Puentes

Puentes

-¡Dejá ese libro de una buena vez! –el tono se parece más a un grito que a una sugerencia. Las gafas bifocales me dificultan descubrir quién es el que habla. Está parado delante de mí y espera. Alguna vez he visto ese rostro ajado que me contempla entre enojado e impaciente, pero no puedo precisar cuándo ni dónde. ¿En qué momento se ha metido en mi casa este hombre dispuesto a alejarme de mi querido señor Darcy?
-¿Por lo menos escuchaste lo que te pregunté? –insiste el extraño suavizando un poco el carácter. ¿Acaso no se da cuenta que la música de la orquesta no me permite escuchar nada que no sean palabras de amor? Tal vez no ha reparado en el hermoso vestido de seda que llevo puesto para la ocasión. Lo que no entiendo es qué hace esta mancha de sopa en mi pecho, ni por qué habré elegido precisamente este modelo que recuerda tanto a un camisón. ¿Será el último grito de la moda? Debo admitir que nunca estuve muy atenta a los dictados de su frívola tiranía.
-Te pregunté si te acordás de papá. –repite el visitante como si yo pudiera saber quién carajo es su padre. Advierto que es del tipo de persona que no acepta un no por respuesta, así que opto por asentir, sonrío y digo que era una bella persona. Cuando me consultan por gente que jamás en la vida escuché nombrar (cosa que, inexplicablemente, sucede seguido estos días) uso esa frase porque no importa cuán hijo de puta haya sido el mencionado, para la familia siempre fue un gran hombre. De esa manera me dejan  tranquila para poder volver a mis cosas.
Intuyo que si mamá está observando desde algún sitio, me va a regañar por ser tan maleducada y no devolver al caballero la atención, indagando alguna frivolidad acerca de su vida. Toda su esmerada educación queda sumida en una neblina espesa en la que rebusco sin suerte al menos una frase hecha.
-El viejo la tenía clara, siempre dijo que leías tanto que un día te ibas a quedar a vivir en uno de tus libros. –No sé qué se supone que debo contestar a esa acusación. Si se le ocurre averiguar si recuerdo al padre, voy a ser sincera y le voy a responder que no, porque debe haber sido una persona horrible. Esta vez voy a decir la verdad: que no sé quién es, ni me interesa.
-¿Por qué parte vas? –Pregunta y aparenta verdadero interés, así que le muestro la página. No soy ninguna tonta y sé que espera detalles de la acción que tenía lugar cuando entró, pero lamentablemente no puedo describir qué sucedía, así que acabo improvisando. Supongo, por la cantidad de personas que hay aquí, que estaba en alguna de las reuniones en casa del señor Bingley. Es extraño que hayan invitado tantos viejos, con lo aburridos qué son, pero sus razones tendrán.
-Te falta poco. Cuando lo termines, ¿no te gustaría leer este? –Sugiere el muchacho y me pone frente a los ojos a Moby Dick. Sin esperar respuesta, se sienta en el sillón junto a mí, busca el primer párrafo y leyendo en voz alta nos sumerge en un mar tan turbio como mi mente.

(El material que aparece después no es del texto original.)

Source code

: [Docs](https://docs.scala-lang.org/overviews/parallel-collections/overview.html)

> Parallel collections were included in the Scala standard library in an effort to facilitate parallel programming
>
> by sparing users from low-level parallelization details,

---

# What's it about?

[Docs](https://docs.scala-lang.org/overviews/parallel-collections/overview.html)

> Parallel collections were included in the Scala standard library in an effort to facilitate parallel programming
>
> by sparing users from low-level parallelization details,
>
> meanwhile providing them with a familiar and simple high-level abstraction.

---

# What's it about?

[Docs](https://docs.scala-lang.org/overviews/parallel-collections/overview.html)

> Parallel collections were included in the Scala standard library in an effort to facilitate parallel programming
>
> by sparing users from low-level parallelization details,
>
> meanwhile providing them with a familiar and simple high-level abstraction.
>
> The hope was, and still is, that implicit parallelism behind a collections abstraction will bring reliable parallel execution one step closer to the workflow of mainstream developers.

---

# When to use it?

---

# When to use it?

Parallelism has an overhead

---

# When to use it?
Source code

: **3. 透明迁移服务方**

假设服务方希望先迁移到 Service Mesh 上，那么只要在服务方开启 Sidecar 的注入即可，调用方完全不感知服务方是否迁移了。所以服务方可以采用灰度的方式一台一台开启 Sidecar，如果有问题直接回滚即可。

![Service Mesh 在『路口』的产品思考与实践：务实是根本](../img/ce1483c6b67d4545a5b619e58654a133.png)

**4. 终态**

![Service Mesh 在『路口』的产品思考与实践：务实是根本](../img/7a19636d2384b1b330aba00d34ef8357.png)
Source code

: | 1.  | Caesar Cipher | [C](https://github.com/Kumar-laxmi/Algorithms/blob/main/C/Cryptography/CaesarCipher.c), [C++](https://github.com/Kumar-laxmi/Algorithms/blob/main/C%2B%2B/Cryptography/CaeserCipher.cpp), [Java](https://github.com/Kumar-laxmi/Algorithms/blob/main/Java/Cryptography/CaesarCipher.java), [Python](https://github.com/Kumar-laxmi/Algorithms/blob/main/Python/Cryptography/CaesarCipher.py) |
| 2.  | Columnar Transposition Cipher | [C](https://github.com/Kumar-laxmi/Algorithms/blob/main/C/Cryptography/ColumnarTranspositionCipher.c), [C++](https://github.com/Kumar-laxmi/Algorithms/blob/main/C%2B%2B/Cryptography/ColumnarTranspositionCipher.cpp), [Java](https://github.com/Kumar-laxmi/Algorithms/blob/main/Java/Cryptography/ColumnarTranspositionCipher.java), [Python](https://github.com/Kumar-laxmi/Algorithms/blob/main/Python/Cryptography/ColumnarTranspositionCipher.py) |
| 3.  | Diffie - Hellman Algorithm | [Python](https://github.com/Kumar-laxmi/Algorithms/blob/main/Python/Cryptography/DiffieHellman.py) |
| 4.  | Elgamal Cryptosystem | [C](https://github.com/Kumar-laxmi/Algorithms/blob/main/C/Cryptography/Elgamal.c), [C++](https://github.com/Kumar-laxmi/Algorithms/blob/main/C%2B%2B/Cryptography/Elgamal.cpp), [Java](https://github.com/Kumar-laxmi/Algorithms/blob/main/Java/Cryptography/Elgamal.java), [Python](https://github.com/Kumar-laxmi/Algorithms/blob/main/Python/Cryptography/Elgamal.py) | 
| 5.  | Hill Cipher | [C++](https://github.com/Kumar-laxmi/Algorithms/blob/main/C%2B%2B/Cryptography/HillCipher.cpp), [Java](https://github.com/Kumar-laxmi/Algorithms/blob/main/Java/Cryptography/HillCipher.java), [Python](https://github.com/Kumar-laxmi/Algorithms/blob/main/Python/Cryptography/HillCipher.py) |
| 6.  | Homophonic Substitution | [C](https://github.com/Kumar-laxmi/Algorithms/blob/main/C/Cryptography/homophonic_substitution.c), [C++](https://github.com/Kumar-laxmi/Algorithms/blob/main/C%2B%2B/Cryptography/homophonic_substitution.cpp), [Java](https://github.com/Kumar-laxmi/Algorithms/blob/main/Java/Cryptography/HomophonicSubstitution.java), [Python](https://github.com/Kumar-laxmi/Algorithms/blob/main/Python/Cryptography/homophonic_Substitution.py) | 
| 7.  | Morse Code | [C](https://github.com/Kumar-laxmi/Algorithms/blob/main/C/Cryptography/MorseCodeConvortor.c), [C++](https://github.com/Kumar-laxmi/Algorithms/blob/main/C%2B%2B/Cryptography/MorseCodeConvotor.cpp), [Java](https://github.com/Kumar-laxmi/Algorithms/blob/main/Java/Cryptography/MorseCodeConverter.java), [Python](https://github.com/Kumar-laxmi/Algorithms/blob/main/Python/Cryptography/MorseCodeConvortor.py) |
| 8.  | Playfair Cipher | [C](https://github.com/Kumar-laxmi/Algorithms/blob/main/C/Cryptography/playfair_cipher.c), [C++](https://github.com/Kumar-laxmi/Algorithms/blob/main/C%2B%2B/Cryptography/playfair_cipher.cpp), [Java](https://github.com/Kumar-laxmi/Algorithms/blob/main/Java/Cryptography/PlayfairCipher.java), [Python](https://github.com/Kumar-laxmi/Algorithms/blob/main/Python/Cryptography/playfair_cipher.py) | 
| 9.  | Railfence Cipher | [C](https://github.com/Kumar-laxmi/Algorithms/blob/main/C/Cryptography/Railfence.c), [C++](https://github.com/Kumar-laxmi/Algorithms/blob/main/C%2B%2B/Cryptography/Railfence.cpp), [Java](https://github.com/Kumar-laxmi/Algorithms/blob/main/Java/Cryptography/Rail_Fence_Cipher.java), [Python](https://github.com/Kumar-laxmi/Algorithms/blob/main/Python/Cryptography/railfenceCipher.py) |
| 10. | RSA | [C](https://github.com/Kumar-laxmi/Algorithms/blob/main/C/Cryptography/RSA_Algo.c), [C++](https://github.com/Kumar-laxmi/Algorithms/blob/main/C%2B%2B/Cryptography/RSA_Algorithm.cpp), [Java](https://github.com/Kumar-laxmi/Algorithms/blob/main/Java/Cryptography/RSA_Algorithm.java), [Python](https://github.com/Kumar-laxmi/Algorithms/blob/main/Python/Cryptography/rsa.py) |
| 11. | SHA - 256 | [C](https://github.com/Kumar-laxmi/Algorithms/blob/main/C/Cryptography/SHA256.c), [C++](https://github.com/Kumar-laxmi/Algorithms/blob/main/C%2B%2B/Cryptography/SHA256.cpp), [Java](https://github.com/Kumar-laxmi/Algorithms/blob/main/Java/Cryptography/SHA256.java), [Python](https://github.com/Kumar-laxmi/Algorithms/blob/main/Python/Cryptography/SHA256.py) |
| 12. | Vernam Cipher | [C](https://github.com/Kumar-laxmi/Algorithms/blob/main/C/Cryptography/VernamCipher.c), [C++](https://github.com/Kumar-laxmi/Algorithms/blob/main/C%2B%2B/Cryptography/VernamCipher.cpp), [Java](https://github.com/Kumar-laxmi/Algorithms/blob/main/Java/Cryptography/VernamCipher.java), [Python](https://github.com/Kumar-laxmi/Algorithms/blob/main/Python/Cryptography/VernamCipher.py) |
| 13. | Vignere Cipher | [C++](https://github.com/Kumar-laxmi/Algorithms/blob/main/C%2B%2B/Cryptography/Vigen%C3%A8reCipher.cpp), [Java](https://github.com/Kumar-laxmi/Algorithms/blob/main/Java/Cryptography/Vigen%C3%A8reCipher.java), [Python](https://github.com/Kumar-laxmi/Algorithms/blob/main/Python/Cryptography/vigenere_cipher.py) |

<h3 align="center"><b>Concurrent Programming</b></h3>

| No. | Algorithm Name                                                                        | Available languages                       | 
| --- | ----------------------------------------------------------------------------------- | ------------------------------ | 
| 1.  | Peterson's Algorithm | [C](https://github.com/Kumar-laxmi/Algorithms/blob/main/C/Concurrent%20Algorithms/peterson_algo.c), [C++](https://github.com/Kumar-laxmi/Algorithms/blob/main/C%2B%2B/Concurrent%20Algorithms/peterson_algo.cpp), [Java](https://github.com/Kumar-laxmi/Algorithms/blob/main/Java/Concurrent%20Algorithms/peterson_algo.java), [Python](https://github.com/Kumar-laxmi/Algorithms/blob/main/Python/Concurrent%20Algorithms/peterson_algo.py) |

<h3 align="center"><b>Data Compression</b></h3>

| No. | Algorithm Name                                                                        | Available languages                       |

Tengo miedo que mi atuendo no me proteja de este fresco viento de levante. Quisiera buscar algo de abrigo, pero la tibieza del niño sentado a mi lado me impide hacer un solo movimiento que rompa la magia del momento. Los hijos crecen tan rápido que si me descuido, el día menos pensado lo descubro convertido en todo un hombre.
Esta tarde, tenemos más de cuatrocientas páginas y todo el tiempo del mundo para navegar juntos hacia un horizonte de lucidez fugaz, con la esperanza de atrapar al fin a la ballena blanca. 
De una cosa tengo plena certeza: si esto no es la felicidad, se le parece demasiado.